* _DATA_:
__________________________________________________
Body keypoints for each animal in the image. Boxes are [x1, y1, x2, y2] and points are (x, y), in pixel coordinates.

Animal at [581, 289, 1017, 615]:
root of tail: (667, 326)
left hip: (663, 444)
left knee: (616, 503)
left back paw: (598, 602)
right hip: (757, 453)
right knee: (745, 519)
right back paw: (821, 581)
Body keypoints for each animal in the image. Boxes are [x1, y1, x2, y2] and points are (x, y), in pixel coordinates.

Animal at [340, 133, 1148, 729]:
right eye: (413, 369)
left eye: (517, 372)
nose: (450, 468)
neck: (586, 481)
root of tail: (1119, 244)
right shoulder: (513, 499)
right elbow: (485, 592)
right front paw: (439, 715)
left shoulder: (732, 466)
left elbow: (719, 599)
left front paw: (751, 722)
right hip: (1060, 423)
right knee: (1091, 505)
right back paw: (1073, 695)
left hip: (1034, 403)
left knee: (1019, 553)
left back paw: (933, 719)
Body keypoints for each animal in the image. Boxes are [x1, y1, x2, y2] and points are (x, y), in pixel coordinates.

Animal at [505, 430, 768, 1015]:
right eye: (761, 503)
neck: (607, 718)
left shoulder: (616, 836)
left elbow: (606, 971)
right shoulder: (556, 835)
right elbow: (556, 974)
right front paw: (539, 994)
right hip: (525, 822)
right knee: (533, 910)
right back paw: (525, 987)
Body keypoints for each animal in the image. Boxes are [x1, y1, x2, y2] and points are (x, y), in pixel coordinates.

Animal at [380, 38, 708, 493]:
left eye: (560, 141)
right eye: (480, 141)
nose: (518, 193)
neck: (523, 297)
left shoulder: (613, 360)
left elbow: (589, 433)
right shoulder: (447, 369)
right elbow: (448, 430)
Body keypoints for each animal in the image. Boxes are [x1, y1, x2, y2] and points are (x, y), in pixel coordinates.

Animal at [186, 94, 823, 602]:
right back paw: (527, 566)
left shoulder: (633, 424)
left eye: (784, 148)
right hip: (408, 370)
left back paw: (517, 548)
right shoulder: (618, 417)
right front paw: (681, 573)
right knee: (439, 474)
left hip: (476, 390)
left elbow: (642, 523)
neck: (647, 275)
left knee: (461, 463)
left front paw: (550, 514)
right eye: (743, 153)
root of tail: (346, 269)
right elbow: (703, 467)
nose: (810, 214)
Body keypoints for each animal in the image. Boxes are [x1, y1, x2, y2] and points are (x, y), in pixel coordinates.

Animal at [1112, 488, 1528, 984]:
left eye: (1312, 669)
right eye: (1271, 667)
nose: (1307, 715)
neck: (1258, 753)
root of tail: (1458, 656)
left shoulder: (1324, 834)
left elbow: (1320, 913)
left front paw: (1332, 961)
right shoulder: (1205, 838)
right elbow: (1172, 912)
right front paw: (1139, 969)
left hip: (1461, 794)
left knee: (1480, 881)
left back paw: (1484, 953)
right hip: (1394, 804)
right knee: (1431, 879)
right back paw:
__________________________________________________
* _TASK OBJECTIVE_: Set down an exact copy of the entries above.

* _SOLUTION FOR THIS EXERCISE_:
Body keypoints for each animal in the image. Boxes are [x1, y1, x2, y2] and points are (x, y), in pixel coordinates.

Animal at [581, 289, 1017, 615]:
root of tail: (667, 326)
left hip: (663, 444)
left knee: (616, 503)
left back paw: (598, 602)
right hip: (757, 453)
right knee: (745, 519)
right back paw: (821, 581)
Body keypoints for each animal in the image. Boxes are [x1, y1, x2, y2] and points are (x, y), in pixel coordinates.

Animal at [340, 133, 1148, 729]:
right eye: (413, 369)
left eye: (517, 372)
nose: (450, 468)
neck: (586, 481)
root of tail: (1119, 244)
right shoulder: (513, 499)
right elbow: (485, 592)
right front paw: (439, 715)
left shoulder: (732, 466)
left elbow: (719, 599)
left front paw: (751, 722)
right hip: (1060, 423)
right knee: (1091, 505)
right back paw: (1073, 695)
left hip: (1034, 403)
left knee: (1019, 553)
left back paw: (933, 719)
Body keypoints for each animal in the image. Boxes are [x1, y1, x2, y2] and points are (x, y), in pixel coordinates.

Animal at [505, 430, 768, 1015]:
right eye: (761, 503)
neck: (607, 718)
left shoulder: (616, 836)
left elbow: (606, 971)
right shoulder: (556, 835)
right elbow: (556, 974)
right front paw: (539, 994)
right hip: (525, 822)
right knee: (533, 910)
right back paw: (525, 987)
Body keypoints for each animal in the image. Boxes are [x1, y1, x2, y2] and points are (x, y), in pixel coordinates.

Animal at [380, 38, 708, 493]:
left eye: (560, 141)
right eye: (480, 141)
nose: (518, 193)
neck: (523, 297)
left shoulder: (613, 360)
left elbow: (589, 433)
right shoulder: (447, 369)
right elbow: (448, 430)
Body keypoints for each animal in the image. Boxes are [x1, y1, x2, y2] and points are (x, y), in pixel coordinates.

Animal at [186, 94, 823, 602]:
right back paw: (527, 566)
left shoulder: (633, 424)
left eye: (784, 148)
right hip: (408, 370)
left back paw: (517, 548)
right shoulder: (618, 417)
right front paw: (681, 573)
right knee: (439, 474)
left hip: (476, 390)
left elbow: (642, 523)
neck: (647, 275)
left knee: (461, 463)
left front paw: (550, 514)
right eye: (743, 153)
root of tail: (346, 269)
right elbow: (703, 467)
nose: (810, 214)
Body keypoints for each animal in the image. Boxes are [x1, y1, x2, y2] and points are (x, y), in pixel coordinates.

Animal at [1112, 488, 1528, 984]:
left eye: (1312, 669)
right eye: (1271, 667)
nose: (1307, 715)
neck: (1258, 753)
root of tail: (1458, 656)
left shoulder: (1324, 834)
left elbow: (1320, 913)
left front paw: (1332, 961)
right shoulder: (1205, 838)
right elbow: (1172, 912)
right front paw: (1139, 969)
left hip: (1461, 794)
left knee: (1480, 881)
left back paw: (1484, 953)
right hip: (1394, 804)
right knee: (1431, 879)
right back paw:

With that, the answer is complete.